Großunternehmen setzten auf E-Business

10.01.2001 – Ungeachtet der Krise in der Dotcom-Welt bleibt für deutsche Großunternehmen das E-Business weiterhin attraktiv.

Ungeachtet der Krise in der Dotcom-Welt bleibt für deutsche Großunternehmen das E-Business weiterhin attraktiv.

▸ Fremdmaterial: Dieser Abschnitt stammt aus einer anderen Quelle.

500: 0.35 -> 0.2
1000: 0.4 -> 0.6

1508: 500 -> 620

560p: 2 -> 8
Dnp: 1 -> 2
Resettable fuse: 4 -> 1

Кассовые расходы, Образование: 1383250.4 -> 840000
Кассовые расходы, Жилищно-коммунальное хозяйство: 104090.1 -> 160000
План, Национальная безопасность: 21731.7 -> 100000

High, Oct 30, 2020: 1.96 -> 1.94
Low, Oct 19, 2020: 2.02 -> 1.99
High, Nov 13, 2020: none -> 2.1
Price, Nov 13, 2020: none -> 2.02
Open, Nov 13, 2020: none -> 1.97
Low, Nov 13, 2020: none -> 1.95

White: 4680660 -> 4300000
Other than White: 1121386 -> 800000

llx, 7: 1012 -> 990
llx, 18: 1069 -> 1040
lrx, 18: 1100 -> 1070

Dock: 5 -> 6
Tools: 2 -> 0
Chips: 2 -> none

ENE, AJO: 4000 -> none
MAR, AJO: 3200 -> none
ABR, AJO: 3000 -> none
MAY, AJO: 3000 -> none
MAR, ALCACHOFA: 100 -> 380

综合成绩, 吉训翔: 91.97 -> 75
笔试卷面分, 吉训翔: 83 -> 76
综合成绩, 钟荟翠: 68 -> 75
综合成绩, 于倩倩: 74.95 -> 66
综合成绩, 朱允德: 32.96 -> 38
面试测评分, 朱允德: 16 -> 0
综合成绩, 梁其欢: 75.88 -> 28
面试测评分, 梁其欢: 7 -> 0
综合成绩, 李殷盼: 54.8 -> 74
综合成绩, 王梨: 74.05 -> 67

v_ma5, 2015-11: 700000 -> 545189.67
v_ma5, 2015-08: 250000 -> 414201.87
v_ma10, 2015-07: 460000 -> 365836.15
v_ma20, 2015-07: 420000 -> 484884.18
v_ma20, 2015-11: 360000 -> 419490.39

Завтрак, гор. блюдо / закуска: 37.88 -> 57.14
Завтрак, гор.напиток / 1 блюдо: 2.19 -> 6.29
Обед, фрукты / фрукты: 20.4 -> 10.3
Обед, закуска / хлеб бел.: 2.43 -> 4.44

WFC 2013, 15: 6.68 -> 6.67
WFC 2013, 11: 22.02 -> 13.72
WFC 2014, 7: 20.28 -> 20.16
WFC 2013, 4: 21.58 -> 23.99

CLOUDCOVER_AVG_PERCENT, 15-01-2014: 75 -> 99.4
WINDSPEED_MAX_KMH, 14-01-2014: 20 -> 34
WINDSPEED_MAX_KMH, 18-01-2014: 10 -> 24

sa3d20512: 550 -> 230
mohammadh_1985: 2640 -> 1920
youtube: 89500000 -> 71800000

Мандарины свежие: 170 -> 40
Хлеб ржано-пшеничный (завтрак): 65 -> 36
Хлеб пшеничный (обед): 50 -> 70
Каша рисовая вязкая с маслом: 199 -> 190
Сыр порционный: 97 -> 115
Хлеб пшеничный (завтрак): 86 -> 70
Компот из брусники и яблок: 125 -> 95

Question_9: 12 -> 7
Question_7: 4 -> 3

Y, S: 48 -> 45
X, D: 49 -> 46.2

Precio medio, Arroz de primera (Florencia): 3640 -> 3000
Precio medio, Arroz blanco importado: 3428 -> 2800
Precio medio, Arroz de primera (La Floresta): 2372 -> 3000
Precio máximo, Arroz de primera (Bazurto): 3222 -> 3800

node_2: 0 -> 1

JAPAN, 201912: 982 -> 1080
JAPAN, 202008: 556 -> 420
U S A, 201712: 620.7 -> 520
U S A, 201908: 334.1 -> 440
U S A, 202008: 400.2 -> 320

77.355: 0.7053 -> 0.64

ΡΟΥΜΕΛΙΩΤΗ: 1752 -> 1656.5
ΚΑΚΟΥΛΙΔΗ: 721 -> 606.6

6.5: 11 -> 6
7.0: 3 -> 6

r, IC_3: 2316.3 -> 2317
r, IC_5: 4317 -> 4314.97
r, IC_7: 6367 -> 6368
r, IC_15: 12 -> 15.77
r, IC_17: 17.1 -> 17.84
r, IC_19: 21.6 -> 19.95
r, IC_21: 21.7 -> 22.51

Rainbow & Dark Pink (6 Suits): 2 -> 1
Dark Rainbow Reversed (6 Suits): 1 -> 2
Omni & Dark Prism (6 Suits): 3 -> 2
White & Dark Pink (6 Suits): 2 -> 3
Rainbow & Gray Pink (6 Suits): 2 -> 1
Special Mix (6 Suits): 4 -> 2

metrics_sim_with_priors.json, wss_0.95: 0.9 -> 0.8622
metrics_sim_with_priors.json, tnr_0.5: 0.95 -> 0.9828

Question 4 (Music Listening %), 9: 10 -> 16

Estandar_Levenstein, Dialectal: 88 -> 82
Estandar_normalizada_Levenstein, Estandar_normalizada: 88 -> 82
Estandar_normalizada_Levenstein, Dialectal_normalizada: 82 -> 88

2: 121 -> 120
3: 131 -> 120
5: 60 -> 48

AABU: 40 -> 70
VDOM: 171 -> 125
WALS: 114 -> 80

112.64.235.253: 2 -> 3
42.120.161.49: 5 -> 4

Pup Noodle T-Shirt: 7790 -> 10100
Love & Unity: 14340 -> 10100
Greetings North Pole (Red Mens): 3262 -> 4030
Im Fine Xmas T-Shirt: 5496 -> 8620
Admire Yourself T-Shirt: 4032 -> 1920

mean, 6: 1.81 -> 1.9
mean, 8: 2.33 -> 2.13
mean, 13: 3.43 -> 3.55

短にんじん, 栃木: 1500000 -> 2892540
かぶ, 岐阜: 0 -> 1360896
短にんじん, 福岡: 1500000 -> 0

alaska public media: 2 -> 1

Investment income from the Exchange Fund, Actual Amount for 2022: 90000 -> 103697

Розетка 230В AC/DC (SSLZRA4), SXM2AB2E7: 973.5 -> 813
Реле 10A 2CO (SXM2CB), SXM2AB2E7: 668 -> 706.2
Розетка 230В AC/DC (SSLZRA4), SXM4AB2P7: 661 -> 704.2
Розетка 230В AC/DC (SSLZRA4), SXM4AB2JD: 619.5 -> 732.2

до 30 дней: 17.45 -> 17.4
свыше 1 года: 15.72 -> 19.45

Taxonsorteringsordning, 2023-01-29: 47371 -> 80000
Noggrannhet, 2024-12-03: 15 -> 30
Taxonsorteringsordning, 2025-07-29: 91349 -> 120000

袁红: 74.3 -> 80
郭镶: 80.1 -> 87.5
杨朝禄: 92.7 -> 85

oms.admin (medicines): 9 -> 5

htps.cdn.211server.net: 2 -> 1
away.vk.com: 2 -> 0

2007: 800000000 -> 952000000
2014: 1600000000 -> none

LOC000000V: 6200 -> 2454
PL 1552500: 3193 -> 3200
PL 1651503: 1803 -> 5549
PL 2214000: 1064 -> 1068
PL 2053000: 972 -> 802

Das ergibt zumindest eine aktuelle Umfrage des unter den im DAX-30 notierten Unternehmen. Demnach beabsichtigen die Unternehmen im Gegensatz zur amerikanischen Konkurrenz nicht nur ihr momentanes E-Commerce-Engagement beizubehalten, sondern sogar kräftig auszubauen. Allein für dieses Jahr plant man Investitionen in Höhe von mehreren Milliarden Euro, wobei der Großteil in den B2B-Bereich fließen wird.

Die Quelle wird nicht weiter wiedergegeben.